Uzun zaman oldu oturup bir satır yazamadım, yalnız artık eskisi gibi dert edemiyorum. Dert önceliklerim değişti galiba, artık okumadığıma üzülme aşamasındayım ki bundan bir adım sonrası düşünme yeteneği olmalı. Kritik bir durum, biliyorum, bıçak kemiğe dayandı ve kendimi şiddetle kınıyorum, ama halkımızın biraz da tembelliği dinlemesi lazım. Bırakın size küçük bir hikâye anlatsın, kararı ardından keyfinizce verin.
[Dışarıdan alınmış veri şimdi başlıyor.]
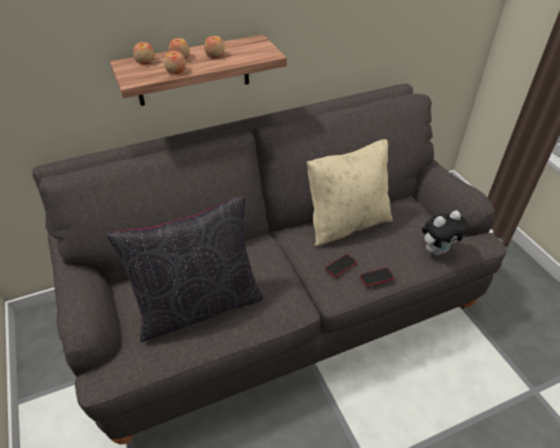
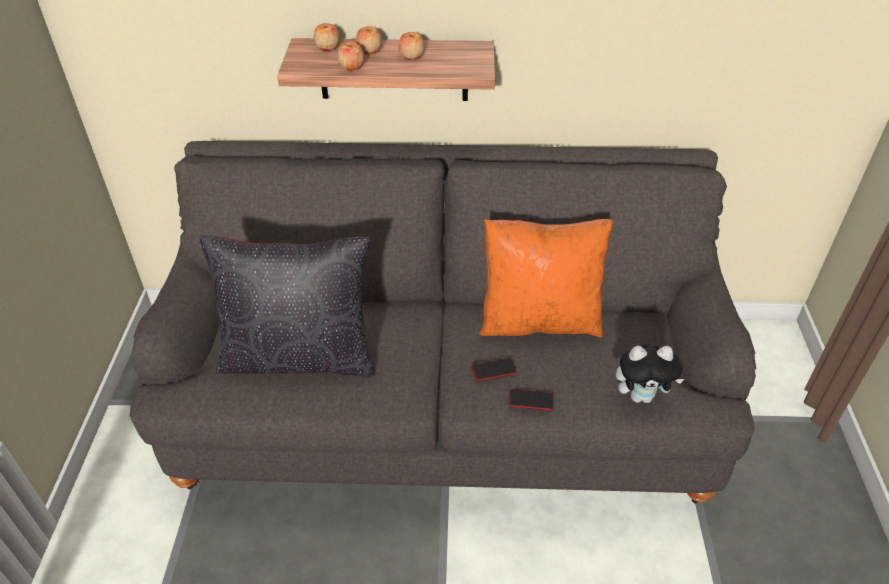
camera: 25 degrees right, 0 degrees up
(346, 223) = (539, 320): beige pillow -> orange pillow

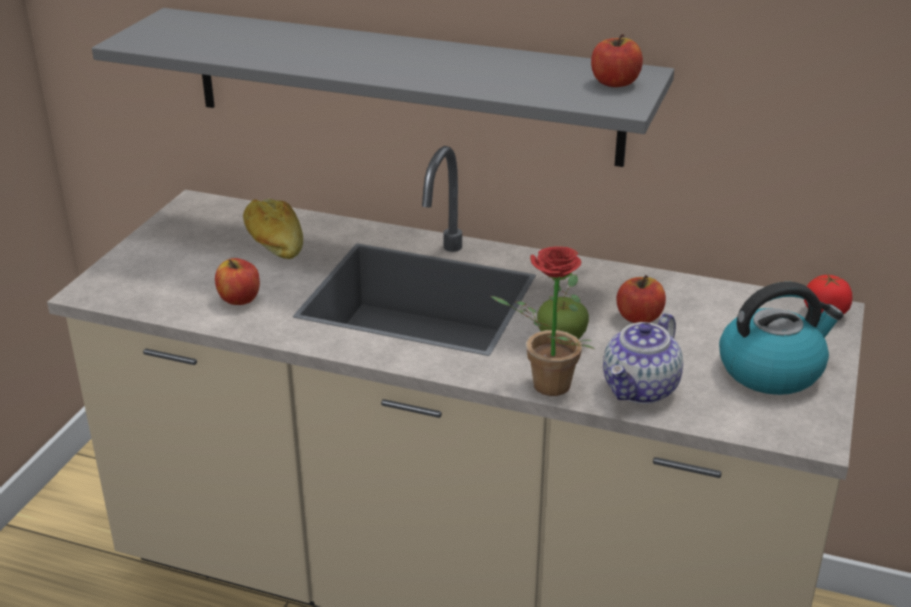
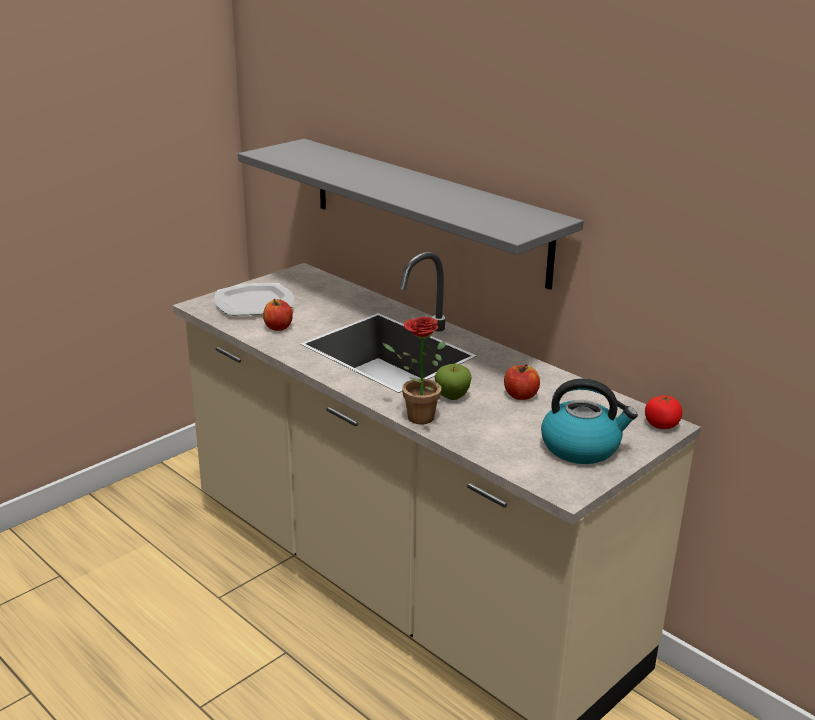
camera: 25 degrees right, 5 degrees down
(168, 269) = (253, 303): none -> plate
(273, 243) = (327, 302): bread -> none
(615, 83) = (527, 221): apple -> none
(641, 389) = (477, 435): teapot -> none

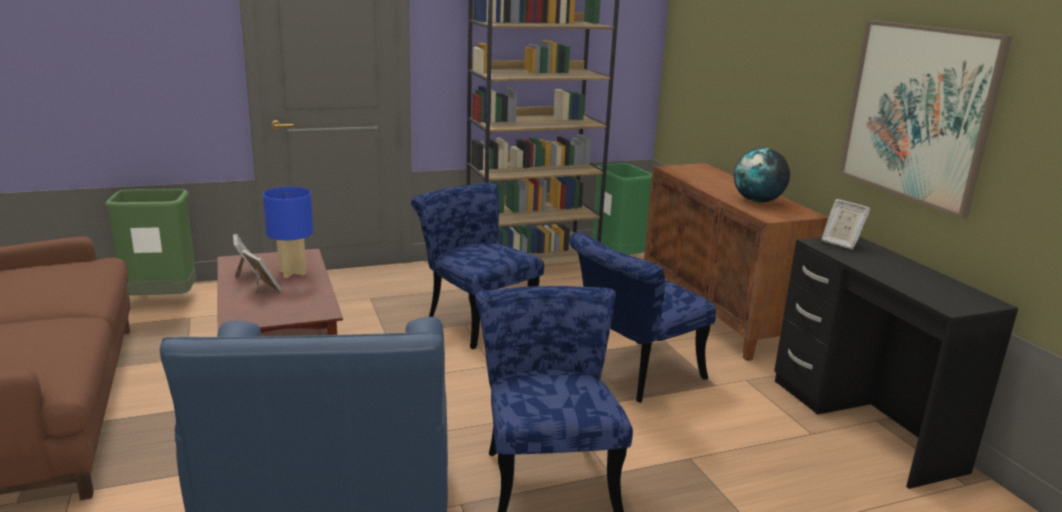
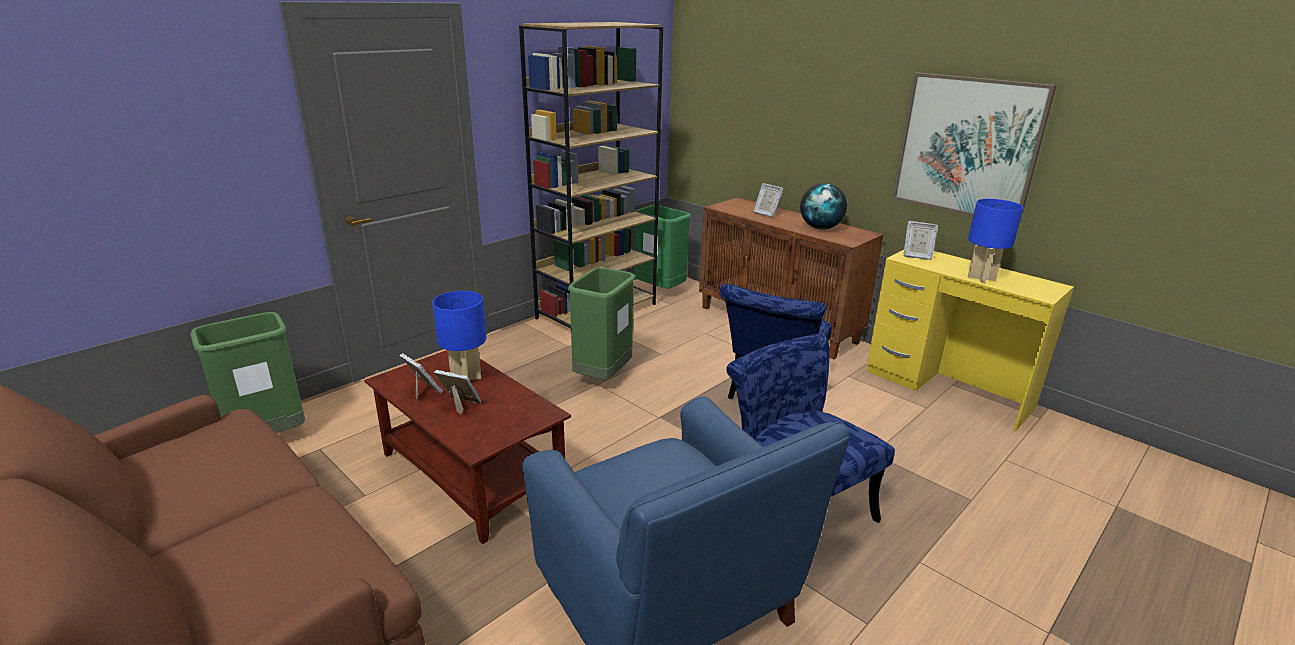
camera: 25 degrees left, 5 degrees up
(476, 319) = (603, 376): blue chair -> green trash can
(713, 180) = (766, 214): none -> picture frame
(863, 423) = (947, 389): black desk -> yellow desk
(890, 277) = (980, 278): none -> blue table lamp

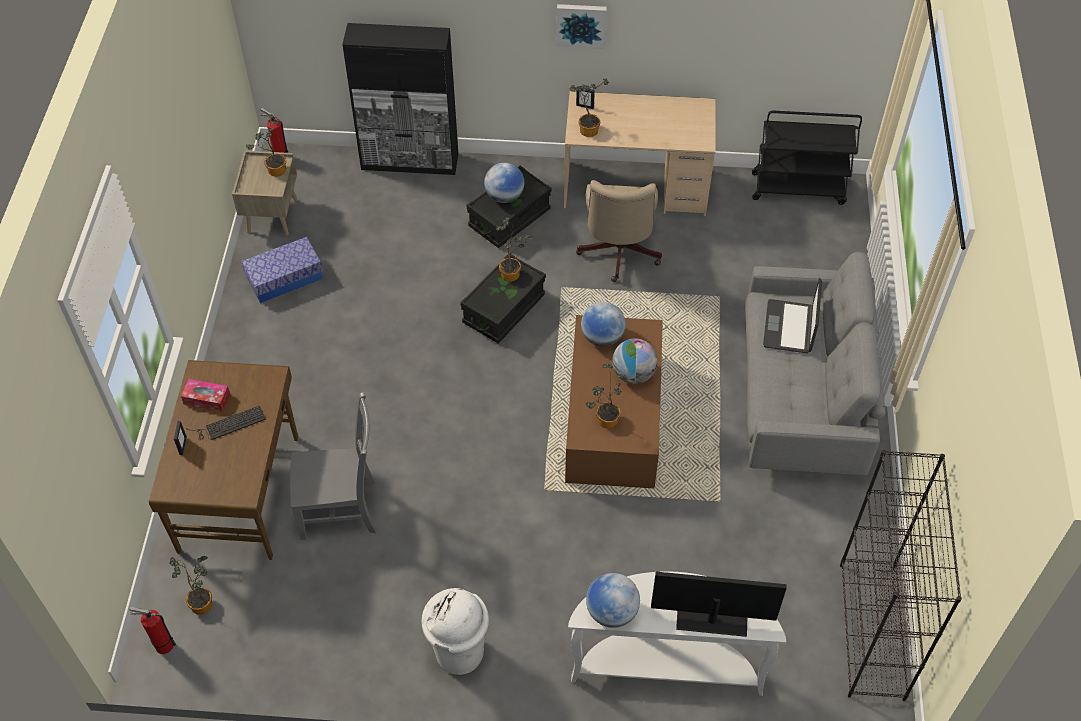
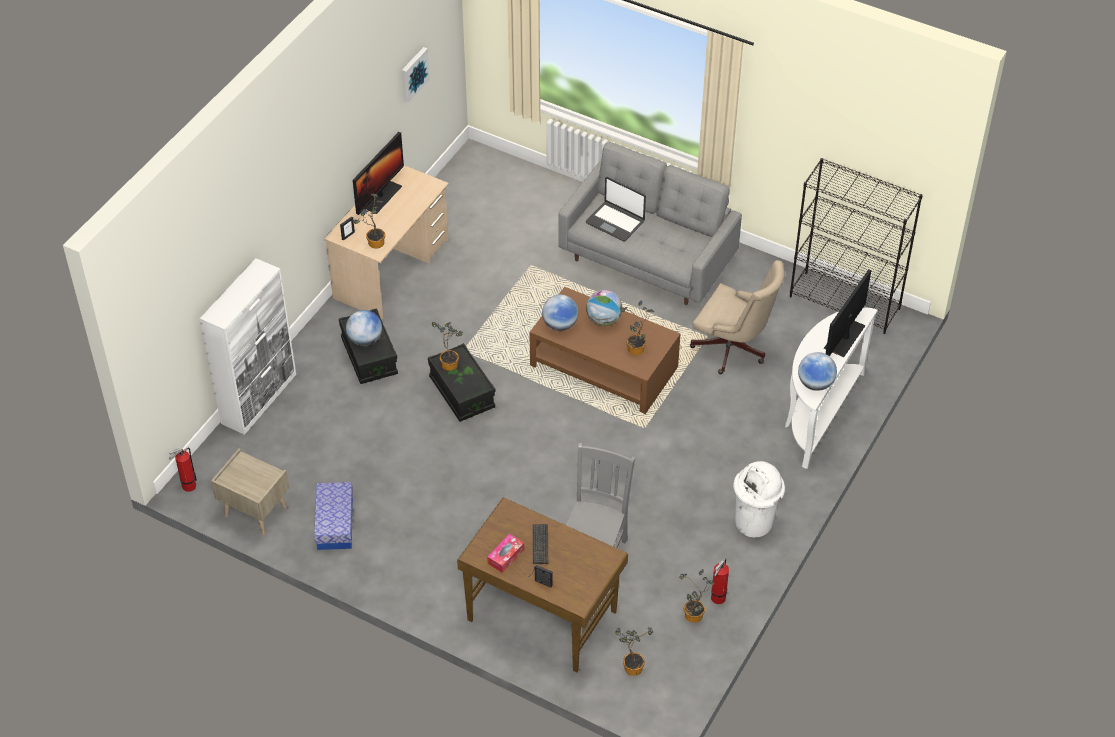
camera: 65 degrees left, 5 degrees down
(161, 645) = (656, 703): fire extinguisher -> fire extinguisher (717, 599)
(274, 171) = (249, 468): potted plant -> potted plant (693, 618)
(410, 162) = (259, 398): black cabinet -> white cabinet
(581, 24) = (320, 178): picture -> picture (413, 74)
(618, 254) = (451, 305): beige office chair -> beige office chair (733, 350)
(657, 108) = (380, 196): none -> monitor
(799, 188) = (457, 179): black cart -> none

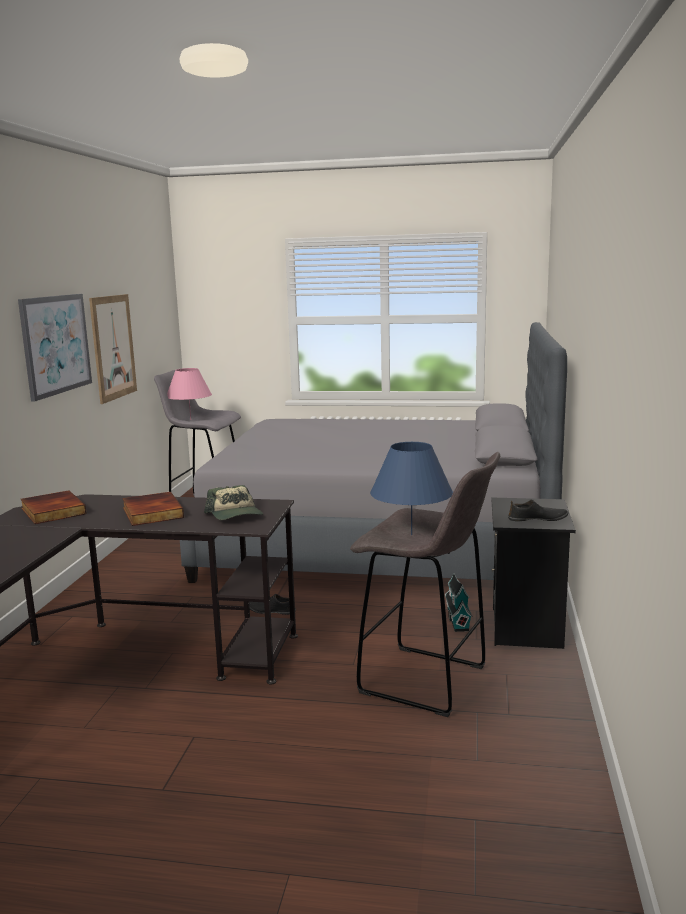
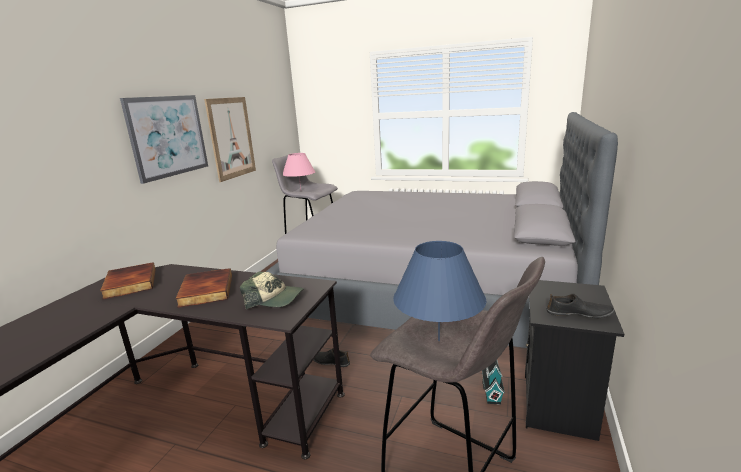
camera: 10 degrees right, 5 degrees up
(235, 515) = (274, 299): cap -> cap turned 60 degrees counterclockwise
Hafif bir rüzgâr esiyor ve ağaçlar
Sakince sallanıyor çiçeklerle beraber
Biliyorum bir koku havada, bir rayiha
Biliyorum güneş ısıtacak tenimi
Dışarı çıkarsam eğer bir defa
Sakince sallanacağım ağaçlarla beraber
Bir rüzgâr misali esip gidecek keder.
Bilmez miyim bahçelerin, çimenlerin ve güllerin
Arasında yükselen o kırmızı pastane
Ah bir kere kalkıp da esiğe kadar gitsem
Kekler ve iyi niyetle karşılayacak beni
Kekler ve iyi niyetle beslenmiş çocuklar
Çocukların kahkahası ile gülümseyenleri
Biliyorum izlemesi ne denli keyiflidir
Düşünmesi bile gülümsetir beni.
Lakin şimdi evimde uzanır ve yazarken
Bu şiiri, inanın ki zerre üzgün değilim
Kapalı tüm kapılarım, pencere ve perdeler
Kapalı tüm kapıların arkasındaki benim
Biliyorum hepsinin arkasında olanları
O neşeyi, o sevinci, heyecanı sezerken
Mürekkebin rüzgârına kabildi tüm kederim
Hepinize böylesi mutluluklar dilerim.